The Alliance represents 12 automakers: BMW, Fiat Chrysler, Ford, GM, Jaguar Land Rover, Mazda, Mercedes-Benz, Mitsubishi, Porsche, Toyota, VW, and Volvo. Gloria Bergquist, a spokesperson for the Alliance, told Automotive News that the "EPA's sudden and controversial move to propose auto regulations eight months early - even after Congress warned agencies about taking such steps while political appointees were packing their bags - calls out for congressional action to pause this rulemaking until a thoughtful policy review can occur."

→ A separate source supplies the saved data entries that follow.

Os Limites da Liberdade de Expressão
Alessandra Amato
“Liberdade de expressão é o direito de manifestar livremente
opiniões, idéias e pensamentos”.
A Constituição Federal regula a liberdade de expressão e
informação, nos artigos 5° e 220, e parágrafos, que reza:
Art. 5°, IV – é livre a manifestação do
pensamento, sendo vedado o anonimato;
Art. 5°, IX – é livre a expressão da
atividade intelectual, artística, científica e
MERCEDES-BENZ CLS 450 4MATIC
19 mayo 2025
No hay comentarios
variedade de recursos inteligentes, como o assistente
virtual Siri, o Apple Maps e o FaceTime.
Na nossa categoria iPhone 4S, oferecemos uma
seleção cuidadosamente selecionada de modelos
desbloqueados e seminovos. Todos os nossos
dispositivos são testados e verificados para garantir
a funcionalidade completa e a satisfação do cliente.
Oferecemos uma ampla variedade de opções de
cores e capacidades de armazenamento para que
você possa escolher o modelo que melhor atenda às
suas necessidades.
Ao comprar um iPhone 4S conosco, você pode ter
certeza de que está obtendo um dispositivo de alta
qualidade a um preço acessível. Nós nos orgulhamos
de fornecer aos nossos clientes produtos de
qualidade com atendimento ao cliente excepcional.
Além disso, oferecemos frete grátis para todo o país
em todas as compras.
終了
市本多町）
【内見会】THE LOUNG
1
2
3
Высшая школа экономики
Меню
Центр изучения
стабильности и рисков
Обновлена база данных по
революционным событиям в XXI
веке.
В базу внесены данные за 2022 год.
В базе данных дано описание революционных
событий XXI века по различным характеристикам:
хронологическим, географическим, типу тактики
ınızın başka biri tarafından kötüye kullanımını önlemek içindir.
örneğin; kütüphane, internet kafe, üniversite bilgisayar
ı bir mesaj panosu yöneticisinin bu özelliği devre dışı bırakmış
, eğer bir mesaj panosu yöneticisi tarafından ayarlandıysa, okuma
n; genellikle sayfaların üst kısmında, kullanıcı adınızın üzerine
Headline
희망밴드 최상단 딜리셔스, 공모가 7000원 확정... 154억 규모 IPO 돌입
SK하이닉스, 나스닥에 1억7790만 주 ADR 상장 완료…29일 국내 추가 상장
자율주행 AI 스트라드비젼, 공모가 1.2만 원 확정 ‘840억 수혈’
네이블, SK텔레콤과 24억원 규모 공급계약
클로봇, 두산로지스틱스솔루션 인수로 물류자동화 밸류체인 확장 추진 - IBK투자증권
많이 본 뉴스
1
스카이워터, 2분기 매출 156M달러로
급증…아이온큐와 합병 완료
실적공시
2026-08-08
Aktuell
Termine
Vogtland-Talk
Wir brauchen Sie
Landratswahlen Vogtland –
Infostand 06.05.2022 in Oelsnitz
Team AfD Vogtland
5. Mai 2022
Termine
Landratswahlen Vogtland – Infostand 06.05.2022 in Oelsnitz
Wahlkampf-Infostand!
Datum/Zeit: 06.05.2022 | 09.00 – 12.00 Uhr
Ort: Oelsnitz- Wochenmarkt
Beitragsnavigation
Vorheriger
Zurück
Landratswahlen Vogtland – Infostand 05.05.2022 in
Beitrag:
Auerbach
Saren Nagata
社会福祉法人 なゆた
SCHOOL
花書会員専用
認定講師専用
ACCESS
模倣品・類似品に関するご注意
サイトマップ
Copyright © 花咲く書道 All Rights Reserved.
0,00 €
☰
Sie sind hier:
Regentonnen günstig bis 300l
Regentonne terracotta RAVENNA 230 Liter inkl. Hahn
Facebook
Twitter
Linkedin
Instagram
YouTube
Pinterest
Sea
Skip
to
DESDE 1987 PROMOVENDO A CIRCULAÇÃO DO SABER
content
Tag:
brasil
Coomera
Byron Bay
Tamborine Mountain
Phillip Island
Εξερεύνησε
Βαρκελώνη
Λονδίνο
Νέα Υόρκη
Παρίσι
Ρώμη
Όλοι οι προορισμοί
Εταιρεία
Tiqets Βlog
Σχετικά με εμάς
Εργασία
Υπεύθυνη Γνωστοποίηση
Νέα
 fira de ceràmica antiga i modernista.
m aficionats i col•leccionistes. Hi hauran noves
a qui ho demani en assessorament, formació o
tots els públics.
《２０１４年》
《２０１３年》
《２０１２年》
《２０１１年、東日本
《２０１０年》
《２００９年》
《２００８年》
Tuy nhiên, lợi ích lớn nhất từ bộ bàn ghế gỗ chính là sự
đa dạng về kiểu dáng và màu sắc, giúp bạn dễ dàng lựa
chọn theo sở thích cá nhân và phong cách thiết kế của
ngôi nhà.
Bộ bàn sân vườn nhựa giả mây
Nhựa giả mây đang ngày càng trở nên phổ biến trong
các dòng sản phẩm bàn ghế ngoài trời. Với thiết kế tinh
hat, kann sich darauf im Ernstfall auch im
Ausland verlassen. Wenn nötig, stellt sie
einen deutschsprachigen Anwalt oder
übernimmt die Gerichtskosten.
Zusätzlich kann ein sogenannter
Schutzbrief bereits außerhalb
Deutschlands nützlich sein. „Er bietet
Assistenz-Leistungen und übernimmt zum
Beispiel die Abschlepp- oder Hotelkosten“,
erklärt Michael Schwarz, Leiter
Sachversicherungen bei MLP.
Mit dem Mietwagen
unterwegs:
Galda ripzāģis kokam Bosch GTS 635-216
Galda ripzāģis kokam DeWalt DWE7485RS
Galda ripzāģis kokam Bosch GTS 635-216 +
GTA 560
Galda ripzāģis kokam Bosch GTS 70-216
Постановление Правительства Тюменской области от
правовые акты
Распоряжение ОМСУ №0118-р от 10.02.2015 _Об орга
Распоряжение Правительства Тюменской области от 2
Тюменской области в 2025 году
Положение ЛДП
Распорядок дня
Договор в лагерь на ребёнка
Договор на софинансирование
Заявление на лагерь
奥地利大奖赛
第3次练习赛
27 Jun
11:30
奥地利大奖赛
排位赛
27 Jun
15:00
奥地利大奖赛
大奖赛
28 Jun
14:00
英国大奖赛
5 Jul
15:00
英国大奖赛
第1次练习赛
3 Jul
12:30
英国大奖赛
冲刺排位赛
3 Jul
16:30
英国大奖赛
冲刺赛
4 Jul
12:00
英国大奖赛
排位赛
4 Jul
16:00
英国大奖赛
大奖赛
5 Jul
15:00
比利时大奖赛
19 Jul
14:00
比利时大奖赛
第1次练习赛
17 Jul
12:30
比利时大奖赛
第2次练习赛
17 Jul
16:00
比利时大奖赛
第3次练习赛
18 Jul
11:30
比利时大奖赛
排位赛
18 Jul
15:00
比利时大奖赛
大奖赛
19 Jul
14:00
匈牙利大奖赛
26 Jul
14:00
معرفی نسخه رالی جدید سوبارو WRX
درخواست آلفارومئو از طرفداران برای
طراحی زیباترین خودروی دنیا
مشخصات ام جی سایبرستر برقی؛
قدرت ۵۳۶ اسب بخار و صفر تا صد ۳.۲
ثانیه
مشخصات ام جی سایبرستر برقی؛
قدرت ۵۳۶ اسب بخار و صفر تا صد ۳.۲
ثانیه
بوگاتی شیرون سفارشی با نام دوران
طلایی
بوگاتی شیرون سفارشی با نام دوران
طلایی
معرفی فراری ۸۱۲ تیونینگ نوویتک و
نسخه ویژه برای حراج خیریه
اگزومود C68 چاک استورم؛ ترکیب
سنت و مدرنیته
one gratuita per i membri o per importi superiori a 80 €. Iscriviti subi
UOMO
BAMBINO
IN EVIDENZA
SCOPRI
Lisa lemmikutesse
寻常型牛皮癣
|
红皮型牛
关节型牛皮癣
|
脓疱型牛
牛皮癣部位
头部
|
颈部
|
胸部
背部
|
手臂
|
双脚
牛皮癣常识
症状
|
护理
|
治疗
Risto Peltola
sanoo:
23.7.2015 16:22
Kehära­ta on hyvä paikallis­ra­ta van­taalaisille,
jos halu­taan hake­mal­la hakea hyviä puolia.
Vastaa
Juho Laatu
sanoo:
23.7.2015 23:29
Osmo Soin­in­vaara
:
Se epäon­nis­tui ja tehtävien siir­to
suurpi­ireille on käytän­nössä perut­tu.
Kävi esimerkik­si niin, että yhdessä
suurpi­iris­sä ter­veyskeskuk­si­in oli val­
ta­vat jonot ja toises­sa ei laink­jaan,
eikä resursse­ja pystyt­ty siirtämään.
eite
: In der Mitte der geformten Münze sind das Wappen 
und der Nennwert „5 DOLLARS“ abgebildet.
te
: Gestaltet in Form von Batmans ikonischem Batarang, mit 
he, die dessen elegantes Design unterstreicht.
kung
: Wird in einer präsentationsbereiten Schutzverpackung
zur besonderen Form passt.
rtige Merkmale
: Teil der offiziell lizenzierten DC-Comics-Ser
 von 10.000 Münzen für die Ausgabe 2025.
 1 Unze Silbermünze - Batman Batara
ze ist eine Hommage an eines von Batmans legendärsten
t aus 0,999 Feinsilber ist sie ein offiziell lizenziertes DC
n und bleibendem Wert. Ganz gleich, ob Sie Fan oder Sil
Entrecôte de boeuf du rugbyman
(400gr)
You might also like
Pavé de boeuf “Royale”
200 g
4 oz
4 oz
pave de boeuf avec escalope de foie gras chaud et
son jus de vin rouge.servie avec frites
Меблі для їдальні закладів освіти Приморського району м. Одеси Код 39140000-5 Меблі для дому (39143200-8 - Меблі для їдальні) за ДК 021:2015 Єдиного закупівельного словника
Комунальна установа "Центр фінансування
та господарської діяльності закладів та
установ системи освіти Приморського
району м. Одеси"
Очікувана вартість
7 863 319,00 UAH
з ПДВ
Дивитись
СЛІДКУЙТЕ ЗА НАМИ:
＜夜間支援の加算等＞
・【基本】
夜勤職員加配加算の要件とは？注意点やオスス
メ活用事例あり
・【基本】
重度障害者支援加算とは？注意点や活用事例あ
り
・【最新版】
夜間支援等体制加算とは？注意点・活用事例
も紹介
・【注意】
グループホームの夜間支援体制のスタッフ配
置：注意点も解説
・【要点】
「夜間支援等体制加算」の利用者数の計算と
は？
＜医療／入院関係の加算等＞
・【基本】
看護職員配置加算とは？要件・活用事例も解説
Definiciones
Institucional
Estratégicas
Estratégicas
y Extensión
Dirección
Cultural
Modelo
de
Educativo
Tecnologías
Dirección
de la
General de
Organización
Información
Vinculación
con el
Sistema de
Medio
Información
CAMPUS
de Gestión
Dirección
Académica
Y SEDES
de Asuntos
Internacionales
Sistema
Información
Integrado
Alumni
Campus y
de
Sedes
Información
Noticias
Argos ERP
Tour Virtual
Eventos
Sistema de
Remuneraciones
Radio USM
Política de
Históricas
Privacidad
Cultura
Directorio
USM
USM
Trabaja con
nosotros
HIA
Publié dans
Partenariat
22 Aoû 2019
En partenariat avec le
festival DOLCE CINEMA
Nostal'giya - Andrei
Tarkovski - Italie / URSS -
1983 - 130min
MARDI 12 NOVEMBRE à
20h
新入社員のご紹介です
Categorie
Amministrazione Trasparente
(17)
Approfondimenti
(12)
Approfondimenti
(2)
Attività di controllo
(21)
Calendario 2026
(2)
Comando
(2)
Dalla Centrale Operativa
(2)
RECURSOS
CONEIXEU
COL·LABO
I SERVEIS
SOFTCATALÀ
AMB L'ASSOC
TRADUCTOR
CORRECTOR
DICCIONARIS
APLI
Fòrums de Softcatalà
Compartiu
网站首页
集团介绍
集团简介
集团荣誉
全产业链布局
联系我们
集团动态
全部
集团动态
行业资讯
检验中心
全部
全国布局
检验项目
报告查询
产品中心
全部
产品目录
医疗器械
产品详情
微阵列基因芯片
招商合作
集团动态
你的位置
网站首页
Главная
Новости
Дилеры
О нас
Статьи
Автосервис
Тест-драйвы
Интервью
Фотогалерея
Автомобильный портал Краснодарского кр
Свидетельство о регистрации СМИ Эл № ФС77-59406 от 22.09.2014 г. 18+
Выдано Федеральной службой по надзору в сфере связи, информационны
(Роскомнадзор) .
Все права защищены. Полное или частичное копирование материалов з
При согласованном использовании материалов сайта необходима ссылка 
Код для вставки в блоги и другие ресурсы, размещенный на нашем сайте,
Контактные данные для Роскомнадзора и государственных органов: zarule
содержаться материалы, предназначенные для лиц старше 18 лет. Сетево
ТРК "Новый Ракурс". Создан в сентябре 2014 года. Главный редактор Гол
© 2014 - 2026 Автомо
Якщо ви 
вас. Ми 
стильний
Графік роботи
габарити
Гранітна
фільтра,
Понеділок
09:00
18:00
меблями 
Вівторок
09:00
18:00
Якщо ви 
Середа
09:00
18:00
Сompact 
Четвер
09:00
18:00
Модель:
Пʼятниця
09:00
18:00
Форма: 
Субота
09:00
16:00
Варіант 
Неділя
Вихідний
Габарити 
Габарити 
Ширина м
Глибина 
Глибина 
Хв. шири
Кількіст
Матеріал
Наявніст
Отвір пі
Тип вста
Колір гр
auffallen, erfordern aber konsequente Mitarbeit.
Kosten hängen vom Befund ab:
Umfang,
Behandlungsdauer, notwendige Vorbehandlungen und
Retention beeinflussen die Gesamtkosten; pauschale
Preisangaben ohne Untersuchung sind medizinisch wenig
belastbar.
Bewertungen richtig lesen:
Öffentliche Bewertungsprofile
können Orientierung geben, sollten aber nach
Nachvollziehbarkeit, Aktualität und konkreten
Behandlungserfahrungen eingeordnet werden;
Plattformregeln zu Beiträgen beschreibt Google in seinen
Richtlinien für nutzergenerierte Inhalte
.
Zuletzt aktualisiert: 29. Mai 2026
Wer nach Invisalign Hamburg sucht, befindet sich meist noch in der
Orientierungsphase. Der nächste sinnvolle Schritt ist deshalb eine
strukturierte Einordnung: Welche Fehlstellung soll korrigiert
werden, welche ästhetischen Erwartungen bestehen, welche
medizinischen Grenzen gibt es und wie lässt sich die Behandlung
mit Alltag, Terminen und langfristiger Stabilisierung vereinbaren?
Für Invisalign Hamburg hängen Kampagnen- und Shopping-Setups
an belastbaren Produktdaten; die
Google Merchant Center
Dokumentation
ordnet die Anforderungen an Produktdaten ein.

The EPA was going to consider public comments through April 2017, but then said it would move the deadline to the end of December. That means that it can finalize the rules before President Obama leaves office. The director of public affairs for the Consumer Federation of America, Jack Gillis, said on a conference call with reporters last week when the EPA originally announced its decision that it is unlikely that President Trump will be able to roll back these changes. Gillis also said on the same call that any attempt by the automakers to prevent these changes would be history repeating itself. "These are the same companies that fought airbags, and now promoting the fact that every car has multiple airbags," he said. "These are the same companies that fought the crash-test program, and now are promoting the crash-test ratings published by the government. So, it's clear that they're misperceiving the needs of the American consumer."
There are more reasons the Allliance's pushback is flawed. Carol Lee Rawn, the transportation program director for Ceres, said on that call that the automotive industry is a global one, and many automakers are moving to global platforms to help them meet strict fuel economy rules around the world. This makes business sense, she said, because global platforms increase their economies of scale, and "it makes sense to have set standards and not have the US as the outlier." Or, as the policy counsel for energy and environment for Consumers Union, Shannon Baker-Branstetter, put it, "The lobbyists are always trying to get more flexibility while the engineers are trying to get it done."